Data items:
========

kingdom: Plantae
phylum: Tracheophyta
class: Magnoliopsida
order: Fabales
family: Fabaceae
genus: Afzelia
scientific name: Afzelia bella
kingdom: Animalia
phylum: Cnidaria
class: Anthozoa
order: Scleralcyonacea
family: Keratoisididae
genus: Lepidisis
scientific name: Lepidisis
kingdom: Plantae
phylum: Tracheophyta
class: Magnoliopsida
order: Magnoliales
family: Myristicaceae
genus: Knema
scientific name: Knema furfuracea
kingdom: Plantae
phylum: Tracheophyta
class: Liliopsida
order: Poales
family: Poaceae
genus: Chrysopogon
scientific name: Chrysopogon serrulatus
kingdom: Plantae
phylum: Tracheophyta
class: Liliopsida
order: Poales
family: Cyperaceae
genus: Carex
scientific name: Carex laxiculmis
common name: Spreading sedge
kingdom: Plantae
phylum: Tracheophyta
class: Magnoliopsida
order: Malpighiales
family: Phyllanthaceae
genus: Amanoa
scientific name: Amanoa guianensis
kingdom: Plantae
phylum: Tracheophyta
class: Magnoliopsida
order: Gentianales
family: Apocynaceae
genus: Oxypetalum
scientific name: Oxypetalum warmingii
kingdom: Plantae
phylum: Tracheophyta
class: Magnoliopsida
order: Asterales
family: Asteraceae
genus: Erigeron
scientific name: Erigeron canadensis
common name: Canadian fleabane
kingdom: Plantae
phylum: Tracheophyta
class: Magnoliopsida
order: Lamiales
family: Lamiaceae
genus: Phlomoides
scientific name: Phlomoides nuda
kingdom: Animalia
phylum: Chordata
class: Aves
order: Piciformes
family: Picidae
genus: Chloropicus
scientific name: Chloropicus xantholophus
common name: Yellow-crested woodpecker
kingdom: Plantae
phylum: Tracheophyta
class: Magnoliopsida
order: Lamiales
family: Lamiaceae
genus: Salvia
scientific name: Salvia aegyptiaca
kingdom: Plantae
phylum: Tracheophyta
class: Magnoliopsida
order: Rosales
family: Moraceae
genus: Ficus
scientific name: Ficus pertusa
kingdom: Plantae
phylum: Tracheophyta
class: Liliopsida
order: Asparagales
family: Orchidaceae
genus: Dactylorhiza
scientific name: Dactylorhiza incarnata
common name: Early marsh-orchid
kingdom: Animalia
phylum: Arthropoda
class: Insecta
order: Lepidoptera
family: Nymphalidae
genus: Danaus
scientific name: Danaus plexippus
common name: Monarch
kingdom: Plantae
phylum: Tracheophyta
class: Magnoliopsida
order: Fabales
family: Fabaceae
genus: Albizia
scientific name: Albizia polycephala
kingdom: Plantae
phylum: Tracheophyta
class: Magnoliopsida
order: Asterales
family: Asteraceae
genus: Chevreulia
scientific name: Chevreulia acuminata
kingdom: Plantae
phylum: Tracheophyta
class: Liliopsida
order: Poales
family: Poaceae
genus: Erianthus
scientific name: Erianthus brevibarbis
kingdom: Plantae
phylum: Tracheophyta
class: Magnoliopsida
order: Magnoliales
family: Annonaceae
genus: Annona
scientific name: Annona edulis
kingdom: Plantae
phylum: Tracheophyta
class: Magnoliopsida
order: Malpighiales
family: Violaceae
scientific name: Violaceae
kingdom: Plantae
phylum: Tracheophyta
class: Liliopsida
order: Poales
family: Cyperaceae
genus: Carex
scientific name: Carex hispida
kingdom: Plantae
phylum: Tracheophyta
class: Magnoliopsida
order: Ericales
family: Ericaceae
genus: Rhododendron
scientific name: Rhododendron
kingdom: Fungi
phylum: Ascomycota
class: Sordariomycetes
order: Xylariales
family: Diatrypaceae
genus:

========

Requirements -
Write out all of the lines above word for word, changing nothing.

Solution -
kingdom: Plantae
phylum: Tracheophyta
class: Magnoliopsida
order: Fabales
family: Fabaceae
genus: Afzelia
scientific name: Afzelia bella
kingdom: Animalia
phylum: Cnidaria
class: Anthozoa
order: Scleralcyonacea
family: Keratoisididae
genus: Lepidisis
scientific name: Lepidisis
kingdom: Plantae
phylum: Tracheophyta
class: Magnoliopsida
order: Magnoliales
family: Myristicaceae
genus: Knema
scientific name: Knema furfuracea
kingdom: Plantae
phylum: Tracheophyta
class: Liliopsida
order: Poales
family: Poaceae
genus: Chrysopogon
scientific name: Chrysopogon serrulatus
kingdom: Plantae
phylum: Tracheophyta
class: Liliopsida
order: Poales
family: Cyperaceae
genus: Carex
scientific name: Carex laxiculmis
common name: Spreading sedge
kingdom: Plantae
phylum: Tracheophyta
class: Magnoliopsida
order: Malpighiales
family: Phyllanthaceae
genus: Amanoa
scientific name: Amanoa guianensis
kingdom: Plantae
phylum: Tracheophyta
class: Magnoliopsida
order: Gentianales
family: Apocynaceae
genus: Oxypetalum
scientific name: Oxypetalum warmingii
kingdom: Plantae
phylum: Tracheophyta
class: Magnoliopsida
order: Asterales
family: Asteraceae
genus: Erigeron
scientific name: Erigeron canadensis
common name: Canadian fleabane
kingdom: Plantae
phylum: Tracheophyta
class: Magnoliopsida
order: Lamiales
family: Lamiaceae
genus: Phlomoides
scientific name: Phlomoides nuda
kingdom: Animalia
phylum: Chordata
class: Aves
order: Piciformes
family: Picidae
genus: Chloropicus
scientific name: Chloropicus xantholophus
common name: Yellow-crested woodpecker
kingdom: Plantae
phylum: Tracheophyta
class: Magnoliopsida
order: Lamiales
family: Lamiaceae
genus: Salvia
scientific name: Salvia aegyptiaca
kingdom: Plantae
phylum: Tracheophyta
class: Magnoliopsida
order: Rosales
family: Moraceae
genus: Ficus
scientific name: Ficus pertusa
kingdom: Plantae
phylum: Tracheophyta
class: Liliopsida
order: Asparagales
family: Orchidaceae
genus: Dactylorhiza
scientific name: Dactylorhiza incarnata
common name: Early marsh-orchid
kingdom: Animalia
phylum: Arthropoda
class: Insecta
order: Lepidoptera
family: Nymphalidae
genus: Danaus
scientific name: Danaus plexippus
common name: Monarch
kingdom: Plantae
phylum: Tracheophyta
class: Magnoliopsida
order: Fabales
family: Fabaceae
genus: Albizia
scientific name: Albizia polycephala
kingdom: Plantae
phylum: Tracheophyta
class: Magnoliopsida
order: Asterales
family: Asteraceae
genus: Chevreulia
scientific name: Chevreulia acuminata
kingdom: Plantae
phylum: Tracheophyta
class: Liliopsida
order: Poales
family: Poaceae
genus: Erianthus
scientific name: Erianthus brevibarbis
kingdom: Plantae
phylum: Tracheophyta
class: Magnoliopsida
order: Magnoliales
family: Annonaceae
genus: Annona
scientific name: Annona edulis
kingdom: Plantae
phylum: Tracheophyta
class: Magnoliopsida
order: Malpighiales
family: Violaceae
scientific name: Violaceae
kingdom: Plantae
phylum: Tracheophyta
class: Liliopsida
order: Poales
family: Cyperaceae
genus: Carex
scientific name: Carex hispida
kingdom: Plantae
phylum: Tracheophyta
class: Magnoliopsida
order: Ericales
family: Ericaceae
genus: Rhododendron
scientific name: Rhododendron
kingdom: Fungi
phylum: Ascomycota
class: Sordariomycetes
order: Xylariales
family: Diatrypaceae
genus:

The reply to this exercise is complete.